Brie has a mild, almost buttery flavour. Camembert is a lot more punchy, with sharp, earthy flavours and a stronger umami kick.
Although I generally prefer stronger cheeses (and stronger flavours in general), in the case of these two I personally favour brie. Its mild creaminess is a real asset, particularly when paired with slightly sweet, slightly tart foods such as apple slices or cranberry sauce. The brie is best when left out of the fridge for a few hours so as so soften slightly and develop that lovely mellow flavour, but not so long as to become runny. Camembert on the other hand, while certainly not a bad cheese, tends to dominate other flavours, so really doesn’t work so well with fruit and preserves – although it works quite well on its own, say with some crackers.
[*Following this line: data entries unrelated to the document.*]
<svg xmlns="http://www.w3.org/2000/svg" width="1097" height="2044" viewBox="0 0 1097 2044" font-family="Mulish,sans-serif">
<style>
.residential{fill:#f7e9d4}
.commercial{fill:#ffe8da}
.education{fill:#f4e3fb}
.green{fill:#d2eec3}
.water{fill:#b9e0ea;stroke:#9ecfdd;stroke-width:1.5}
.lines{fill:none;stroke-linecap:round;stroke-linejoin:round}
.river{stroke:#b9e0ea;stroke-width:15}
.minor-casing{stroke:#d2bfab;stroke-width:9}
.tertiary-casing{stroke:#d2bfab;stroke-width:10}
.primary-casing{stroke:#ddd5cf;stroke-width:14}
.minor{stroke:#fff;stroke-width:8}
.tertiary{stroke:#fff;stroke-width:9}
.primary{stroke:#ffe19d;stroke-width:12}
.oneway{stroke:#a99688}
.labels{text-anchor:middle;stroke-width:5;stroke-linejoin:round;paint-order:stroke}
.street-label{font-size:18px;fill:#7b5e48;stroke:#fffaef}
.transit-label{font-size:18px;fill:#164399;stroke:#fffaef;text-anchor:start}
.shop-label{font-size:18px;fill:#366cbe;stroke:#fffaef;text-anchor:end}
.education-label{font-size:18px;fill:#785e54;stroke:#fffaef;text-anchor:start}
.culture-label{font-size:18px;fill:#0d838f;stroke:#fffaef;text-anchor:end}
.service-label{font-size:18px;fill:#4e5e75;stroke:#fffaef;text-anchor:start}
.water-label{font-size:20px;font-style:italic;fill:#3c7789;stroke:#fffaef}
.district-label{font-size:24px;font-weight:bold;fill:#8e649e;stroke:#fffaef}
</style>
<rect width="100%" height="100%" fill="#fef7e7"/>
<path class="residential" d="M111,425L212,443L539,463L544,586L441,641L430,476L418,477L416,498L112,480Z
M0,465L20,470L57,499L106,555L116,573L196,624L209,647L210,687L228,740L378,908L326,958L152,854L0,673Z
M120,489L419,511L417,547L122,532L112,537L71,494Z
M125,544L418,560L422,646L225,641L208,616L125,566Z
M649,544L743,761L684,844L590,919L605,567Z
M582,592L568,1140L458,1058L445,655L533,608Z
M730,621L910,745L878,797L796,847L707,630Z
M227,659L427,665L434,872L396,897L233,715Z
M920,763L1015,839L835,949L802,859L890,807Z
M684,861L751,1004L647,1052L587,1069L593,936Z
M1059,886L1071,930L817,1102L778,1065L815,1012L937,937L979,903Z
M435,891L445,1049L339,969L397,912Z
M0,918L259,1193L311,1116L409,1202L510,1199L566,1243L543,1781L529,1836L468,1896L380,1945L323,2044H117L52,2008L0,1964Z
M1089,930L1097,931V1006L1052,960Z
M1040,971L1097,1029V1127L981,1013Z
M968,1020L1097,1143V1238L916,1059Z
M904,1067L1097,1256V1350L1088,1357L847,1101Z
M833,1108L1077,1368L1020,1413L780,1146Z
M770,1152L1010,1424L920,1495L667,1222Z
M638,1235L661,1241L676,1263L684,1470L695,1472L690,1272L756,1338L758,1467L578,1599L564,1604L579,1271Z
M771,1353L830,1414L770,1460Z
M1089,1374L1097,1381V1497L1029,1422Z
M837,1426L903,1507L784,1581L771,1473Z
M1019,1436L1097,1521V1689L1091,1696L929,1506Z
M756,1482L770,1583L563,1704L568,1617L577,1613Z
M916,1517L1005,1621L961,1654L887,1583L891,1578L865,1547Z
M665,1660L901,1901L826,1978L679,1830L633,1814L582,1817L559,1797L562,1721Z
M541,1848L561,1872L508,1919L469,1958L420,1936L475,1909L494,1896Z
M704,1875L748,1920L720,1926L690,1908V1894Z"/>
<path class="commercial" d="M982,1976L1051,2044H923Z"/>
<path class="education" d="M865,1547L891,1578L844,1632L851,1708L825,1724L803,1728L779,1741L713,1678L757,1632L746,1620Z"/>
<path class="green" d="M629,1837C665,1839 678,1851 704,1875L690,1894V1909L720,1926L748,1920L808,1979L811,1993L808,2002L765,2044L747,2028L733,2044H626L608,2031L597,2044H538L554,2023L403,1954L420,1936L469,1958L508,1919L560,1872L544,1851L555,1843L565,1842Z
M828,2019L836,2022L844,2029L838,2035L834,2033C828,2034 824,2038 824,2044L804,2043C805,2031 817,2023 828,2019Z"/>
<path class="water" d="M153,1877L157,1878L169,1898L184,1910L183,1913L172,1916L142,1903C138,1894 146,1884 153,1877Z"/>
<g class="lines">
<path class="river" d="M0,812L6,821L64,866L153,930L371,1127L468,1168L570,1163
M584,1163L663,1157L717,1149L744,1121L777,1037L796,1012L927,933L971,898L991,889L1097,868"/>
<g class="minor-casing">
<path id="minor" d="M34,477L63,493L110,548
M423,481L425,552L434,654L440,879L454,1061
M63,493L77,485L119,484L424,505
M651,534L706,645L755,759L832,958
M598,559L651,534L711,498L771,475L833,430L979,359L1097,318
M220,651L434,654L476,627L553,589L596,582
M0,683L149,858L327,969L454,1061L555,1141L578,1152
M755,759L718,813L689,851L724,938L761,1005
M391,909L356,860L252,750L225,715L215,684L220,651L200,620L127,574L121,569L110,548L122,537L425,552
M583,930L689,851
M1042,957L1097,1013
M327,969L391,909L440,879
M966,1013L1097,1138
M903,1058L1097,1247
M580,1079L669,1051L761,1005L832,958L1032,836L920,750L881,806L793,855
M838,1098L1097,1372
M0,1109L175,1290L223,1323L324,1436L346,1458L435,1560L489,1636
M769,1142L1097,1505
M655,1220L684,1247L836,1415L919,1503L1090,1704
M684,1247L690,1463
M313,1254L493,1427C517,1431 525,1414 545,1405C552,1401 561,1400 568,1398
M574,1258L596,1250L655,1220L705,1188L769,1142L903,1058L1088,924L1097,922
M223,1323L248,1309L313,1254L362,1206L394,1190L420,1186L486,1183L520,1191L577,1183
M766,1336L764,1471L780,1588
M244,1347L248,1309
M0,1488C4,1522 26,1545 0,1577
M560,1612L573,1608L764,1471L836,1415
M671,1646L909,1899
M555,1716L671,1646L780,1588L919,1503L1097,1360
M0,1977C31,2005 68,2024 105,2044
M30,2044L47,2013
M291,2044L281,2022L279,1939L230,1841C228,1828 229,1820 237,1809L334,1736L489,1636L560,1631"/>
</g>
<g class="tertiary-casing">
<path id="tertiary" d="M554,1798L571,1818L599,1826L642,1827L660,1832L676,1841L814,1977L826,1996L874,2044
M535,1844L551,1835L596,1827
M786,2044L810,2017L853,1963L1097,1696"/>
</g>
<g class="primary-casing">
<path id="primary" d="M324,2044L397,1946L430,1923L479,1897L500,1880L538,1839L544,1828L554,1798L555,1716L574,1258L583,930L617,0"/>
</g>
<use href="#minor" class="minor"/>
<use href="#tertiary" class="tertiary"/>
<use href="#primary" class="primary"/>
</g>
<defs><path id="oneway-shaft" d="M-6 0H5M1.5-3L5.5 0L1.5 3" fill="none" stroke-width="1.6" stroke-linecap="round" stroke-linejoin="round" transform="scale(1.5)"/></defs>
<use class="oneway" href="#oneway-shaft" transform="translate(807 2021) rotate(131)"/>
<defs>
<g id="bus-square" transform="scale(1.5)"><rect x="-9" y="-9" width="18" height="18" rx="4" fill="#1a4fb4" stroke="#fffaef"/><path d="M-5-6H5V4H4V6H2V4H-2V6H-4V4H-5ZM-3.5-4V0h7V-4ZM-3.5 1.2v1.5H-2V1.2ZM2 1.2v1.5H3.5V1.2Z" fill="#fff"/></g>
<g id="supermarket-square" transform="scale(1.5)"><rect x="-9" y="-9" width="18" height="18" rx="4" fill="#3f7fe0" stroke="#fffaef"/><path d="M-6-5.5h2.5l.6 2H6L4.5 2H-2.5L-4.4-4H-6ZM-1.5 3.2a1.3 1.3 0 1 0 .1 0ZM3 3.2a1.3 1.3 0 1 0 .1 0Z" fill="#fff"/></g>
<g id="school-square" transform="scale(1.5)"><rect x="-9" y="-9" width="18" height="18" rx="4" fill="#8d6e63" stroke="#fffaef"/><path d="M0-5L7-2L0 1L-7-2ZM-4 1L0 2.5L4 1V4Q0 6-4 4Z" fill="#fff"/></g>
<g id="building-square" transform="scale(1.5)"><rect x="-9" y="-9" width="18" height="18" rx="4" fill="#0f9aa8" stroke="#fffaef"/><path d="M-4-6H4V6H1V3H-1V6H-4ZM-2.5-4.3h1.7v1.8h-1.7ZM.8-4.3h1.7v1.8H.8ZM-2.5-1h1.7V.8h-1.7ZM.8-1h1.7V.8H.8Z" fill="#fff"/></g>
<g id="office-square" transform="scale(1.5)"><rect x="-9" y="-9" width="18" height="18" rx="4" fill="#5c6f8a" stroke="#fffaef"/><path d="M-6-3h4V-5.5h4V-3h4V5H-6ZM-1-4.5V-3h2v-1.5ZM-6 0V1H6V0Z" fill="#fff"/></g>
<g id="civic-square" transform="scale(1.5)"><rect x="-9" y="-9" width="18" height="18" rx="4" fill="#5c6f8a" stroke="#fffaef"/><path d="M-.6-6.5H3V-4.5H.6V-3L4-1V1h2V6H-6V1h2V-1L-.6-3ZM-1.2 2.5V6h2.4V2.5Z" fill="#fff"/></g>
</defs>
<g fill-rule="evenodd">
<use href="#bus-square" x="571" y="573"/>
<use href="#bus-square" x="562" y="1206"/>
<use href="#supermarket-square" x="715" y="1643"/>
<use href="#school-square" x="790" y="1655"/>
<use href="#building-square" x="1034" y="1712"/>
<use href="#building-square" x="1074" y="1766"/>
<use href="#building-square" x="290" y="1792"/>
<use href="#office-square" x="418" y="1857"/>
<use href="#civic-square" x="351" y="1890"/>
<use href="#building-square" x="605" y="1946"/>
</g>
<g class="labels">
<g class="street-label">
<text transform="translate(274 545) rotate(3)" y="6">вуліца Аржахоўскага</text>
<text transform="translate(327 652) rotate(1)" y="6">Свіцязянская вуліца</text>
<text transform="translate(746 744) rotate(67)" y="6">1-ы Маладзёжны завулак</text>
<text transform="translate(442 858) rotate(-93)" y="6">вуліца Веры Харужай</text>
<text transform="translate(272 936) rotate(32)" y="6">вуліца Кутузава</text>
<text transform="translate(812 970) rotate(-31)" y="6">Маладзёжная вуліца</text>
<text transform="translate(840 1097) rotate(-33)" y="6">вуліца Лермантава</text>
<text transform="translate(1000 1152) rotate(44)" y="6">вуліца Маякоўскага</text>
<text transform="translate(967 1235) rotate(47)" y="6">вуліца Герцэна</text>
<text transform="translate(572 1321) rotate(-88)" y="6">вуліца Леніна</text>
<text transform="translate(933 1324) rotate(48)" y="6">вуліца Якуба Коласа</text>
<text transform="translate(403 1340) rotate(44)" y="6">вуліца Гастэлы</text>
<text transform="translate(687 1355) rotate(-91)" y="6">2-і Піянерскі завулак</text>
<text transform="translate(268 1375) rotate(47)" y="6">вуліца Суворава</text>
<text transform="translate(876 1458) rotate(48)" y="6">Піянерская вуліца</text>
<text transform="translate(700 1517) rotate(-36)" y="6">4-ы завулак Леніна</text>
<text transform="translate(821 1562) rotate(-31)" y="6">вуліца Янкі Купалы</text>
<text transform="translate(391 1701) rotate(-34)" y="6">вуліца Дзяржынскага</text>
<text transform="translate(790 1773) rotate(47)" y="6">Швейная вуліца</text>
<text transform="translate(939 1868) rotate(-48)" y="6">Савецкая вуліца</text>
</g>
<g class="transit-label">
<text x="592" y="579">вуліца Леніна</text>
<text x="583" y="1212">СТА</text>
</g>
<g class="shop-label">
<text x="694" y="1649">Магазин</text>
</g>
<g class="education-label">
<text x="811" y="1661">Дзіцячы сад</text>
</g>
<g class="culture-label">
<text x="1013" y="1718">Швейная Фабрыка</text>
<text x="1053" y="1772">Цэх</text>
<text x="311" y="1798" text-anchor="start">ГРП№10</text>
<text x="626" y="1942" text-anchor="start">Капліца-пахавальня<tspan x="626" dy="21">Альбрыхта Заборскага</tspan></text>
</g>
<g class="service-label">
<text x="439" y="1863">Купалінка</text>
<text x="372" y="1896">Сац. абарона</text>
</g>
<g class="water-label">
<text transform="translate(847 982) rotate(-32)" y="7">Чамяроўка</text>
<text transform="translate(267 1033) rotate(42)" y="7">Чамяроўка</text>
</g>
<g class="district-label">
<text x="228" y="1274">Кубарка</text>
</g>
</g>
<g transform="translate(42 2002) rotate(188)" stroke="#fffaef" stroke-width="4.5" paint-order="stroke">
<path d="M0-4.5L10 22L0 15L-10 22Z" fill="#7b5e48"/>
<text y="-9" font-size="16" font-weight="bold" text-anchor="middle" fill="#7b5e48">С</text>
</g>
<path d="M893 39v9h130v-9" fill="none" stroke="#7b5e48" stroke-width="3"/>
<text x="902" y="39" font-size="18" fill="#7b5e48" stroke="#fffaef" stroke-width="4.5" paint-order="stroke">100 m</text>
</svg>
Production of camembert is fairly similar to that of other soft cheeses. Unpasteurised milk produces the tastiest cheese, although due to ridiculous health and safety regulations it is not always easily available in our supermarkets. Whatever the milk, it is gently heated with a starter culture of bacteria to get the fermentation process going. The rennet is added. Rennet is a substance found in the stomach lining of various animals, such as sheep and cows, that allows them to digest their mother’s milk. Adding it to cow’s milk it has the effect of making it coagulate – that is, the curds clump together leaving the whey, which can be drained away.
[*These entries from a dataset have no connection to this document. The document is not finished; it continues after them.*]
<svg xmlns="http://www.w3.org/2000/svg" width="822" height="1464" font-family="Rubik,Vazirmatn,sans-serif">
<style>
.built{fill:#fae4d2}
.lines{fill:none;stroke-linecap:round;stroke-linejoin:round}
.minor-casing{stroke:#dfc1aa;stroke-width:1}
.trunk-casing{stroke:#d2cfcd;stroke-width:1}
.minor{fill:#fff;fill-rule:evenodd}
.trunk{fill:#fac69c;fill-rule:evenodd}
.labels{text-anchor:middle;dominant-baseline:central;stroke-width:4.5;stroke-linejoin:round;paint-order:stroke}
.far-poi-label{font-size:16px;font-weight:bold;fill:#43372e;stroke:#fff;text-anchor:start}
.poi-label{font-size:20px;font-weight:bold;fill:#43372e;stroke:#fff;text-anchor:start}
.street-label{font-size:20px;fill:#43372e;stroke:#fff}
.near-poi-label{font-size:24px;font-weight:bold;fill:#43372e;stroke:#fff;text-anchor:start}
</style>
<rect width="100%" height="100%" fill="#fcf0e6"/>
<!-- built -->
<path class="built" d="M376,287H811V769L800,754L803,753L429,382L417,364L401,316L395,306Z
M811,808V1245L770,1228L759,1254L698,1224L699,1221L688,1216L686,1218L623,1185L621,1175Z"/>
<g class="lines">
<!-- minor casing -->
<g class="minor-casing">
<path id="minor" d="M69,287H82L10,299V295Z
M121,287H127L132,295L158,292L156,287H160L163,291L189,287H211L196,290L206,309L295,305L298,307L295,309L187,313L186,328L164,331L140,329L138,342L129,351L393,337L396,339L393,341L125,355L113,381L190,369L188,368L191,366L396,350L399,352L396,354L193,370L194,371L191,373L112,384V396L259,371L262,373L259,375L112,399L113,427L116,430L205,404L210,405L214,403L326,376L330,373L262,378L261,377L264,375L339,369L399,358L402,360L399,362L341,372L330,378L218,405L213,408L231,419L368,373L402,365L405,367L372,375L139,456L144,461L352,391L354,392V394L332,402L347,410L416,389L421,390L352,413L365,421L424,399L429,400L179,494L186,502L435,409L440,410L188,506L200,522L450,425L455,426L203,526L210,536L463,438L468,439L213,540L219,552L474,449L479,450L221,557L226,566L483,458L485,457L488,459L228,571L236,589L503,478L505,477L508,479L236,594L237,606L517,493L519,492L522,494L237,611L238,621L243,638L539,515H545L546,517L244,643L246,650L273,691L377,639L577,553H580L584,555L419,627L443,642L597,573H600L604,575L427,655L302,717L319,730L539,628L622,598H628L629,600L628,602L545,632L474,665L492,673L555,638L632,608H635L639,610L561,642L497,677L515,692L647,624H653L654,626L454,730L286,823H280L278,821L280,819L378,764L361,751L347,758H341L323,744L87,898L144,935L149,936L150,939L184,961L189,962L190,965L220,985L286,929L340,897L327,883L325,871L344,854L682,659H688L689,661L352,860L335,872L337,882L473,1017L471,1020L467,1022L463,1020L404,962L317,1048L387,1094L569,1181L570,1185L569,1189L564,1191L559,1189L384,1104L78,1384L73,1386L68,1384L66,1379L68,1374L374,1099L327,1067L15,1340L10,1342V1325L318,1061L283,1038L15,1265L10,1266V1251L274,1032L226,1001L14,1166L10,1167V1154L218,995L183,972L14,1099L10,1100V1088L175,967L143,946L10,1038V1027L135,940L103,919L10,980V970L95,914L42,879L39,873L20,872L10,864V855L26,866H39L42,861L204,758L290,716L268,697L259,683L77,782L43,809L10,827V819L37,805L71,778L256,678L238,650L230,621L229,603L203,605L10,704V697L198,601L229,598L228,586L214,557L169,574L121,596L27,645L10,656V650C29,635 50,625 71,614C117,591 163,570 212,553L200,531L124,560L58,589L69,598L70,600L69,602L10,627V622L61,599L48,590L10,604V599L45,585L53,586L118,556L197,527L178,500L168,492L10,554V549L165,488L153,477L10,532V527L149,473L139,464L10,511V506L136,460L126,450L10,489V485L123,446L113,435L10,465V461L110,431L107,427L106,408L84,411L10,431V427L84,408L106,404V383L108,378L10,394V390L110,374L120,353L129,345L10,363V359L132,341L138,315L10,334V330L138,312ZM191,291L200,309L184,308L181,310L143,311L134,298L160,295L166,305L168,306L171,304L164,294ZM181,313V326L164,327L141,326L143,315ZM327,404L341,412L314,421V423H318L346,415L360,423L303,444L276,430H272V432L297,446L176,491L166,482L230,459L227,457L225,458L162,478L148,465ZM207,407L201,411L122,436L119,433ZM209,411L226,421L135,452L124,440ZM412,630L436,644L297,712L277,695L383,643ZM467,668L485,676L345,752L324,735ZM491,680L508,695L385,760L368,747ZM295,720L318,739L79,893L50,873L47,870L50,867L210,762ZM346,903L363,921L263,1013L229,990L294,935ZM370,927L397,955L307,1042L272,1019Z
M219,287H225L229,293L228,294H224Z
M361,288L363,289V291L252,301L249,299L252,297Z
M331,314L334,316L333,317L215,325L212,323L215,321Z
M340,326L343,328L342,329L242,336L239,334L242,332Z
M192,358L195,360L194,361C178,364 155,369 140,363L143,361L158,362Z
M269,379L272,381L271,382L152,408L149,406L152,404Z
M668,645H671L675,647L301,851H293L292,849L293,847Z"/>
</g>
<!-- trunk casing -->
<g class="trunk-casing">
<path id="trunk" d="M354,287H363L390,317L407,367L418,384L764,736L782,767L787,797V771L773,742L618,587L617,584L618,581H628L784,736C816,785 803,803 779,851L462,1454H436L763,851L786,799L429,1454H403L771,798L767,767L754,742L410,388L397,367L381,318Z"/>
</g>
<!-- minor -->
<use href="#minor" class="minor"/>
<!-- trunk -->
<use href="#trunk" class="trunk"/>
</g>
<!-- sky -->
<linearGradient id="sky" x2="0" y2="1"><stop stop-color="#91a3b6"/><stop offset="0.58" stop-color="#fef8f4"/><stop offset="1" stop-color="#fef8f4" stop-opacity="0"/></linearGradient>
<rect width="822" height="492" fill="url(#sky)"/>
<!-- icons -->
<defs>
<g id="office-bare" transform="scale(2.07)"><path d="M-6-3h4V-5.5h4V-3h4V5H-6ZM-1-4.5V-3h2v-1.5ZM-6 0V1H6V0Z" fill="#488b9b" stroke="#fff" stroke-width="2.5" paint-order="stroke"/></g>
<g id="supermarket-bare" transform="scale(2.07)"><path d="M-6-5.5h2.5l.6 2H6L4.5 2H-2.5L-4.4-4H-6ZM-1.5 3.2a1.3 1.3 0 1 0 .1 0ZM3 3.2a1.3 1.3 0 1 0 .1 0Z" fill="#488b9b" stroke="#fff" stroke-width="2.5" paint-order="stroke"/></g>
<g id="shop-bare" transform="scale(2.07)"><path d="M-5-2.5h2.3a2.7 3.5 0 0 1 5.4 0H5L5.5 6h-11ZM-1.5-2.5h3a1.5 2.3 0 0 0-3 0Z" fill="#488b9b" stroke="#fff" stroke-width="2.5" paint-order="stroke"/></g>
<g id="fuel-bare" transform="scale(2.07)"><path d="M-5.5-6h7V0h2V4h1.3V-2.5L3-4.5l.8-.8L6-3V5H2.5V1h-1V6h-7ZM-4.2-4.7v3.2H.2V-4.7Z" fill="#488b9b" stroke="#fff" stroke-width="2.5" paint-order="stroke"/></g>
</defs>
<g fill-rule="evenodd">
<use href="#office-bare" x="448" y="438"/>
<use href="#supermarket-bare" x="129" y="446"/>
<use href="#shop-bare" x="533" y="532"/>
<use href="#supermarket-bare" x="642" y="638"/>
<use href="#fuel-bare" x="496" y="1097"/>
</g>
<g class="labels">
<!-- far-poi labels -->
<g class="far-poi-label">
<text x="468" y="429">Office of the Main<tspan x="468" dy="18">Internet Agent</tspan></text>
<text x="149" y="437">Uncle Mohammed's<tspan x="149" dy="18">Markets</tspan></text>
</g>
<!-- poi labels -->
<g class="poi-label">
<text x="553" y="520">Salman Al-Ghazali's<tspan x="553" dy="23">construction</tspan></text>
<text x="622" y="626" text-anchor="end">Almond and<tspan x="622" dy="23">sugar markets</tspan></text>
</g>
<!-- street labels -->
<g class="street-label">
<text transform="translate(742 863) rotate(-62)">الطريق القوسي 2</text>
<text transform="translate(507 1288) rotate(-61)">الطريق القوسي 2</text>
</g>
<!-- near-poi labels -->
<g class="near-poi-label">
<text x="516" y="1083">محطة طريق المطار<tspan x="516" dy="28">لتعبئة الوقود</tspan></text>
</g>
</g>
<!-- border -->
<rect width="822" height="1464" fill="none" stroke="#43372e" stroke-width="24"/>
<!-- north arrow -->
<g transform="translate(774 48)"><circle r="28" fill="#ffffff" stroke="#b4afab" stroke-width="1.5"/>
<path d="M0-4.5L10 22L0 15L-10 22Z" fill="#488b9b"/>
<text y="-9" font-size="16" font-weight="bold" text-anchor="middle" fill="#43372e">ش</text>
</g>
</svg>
At this point the curds are transferred to cylindrical moulds, where the rest of the whey drains away. This takes about two days, with the moulds being turned every few hours to keep the whey draining in an even manner. Once this has happened you are left with dry, crumbly curds. These are then packed into the familiar round shape and sprayed with another, different bacteria culture. The cheese is then left for at least three weeks to ripen, during which time the distinctive white rind develops, and the cheese is then ready to sell, although sometimes it can be aged for longer for a stronger taste.
Interestingly the familiar white rind of today’s bries and camemberts is a relatively modern innovation. When the whole process of bacteria and fermentation was understood rather less well than today, the ripening was influenced by whatever bacteria happened to be blowing through the air that week, and by whatever happened to land on the cheese first. Thus the colours of brie and camembert moulds could be white, as they are today, or they could be blue, grey, green, even black. What’s more you didn’t really know which colour – and of course, which flavour – they would end up being until after the ageing process was complete. Whether you think this “random” element in cheese taste and appearance was a good thing or one we’re better off without probably depends on your general attitude to food. Certainly it’s not particularly compatible with modern mass production, mass marketing and global, uniform retail strategies. And to be fair, it might have led to some less than marvelous cheese experiences, as well as some serendipitously joyous ones. Would funky black brie shift in Sainsbury’s, particularly when seated next to a greyish camembert and a packet of polo mints? Truly, a question for the ages.
A wise man once said that in England, the working classes eat cheddar and jam; the middle classes eat brie with grapes – a fine note of social commentary on which to finish this brief introduction to the history, manufacture and peculiarities of two of France’s most recognised soft cheeses.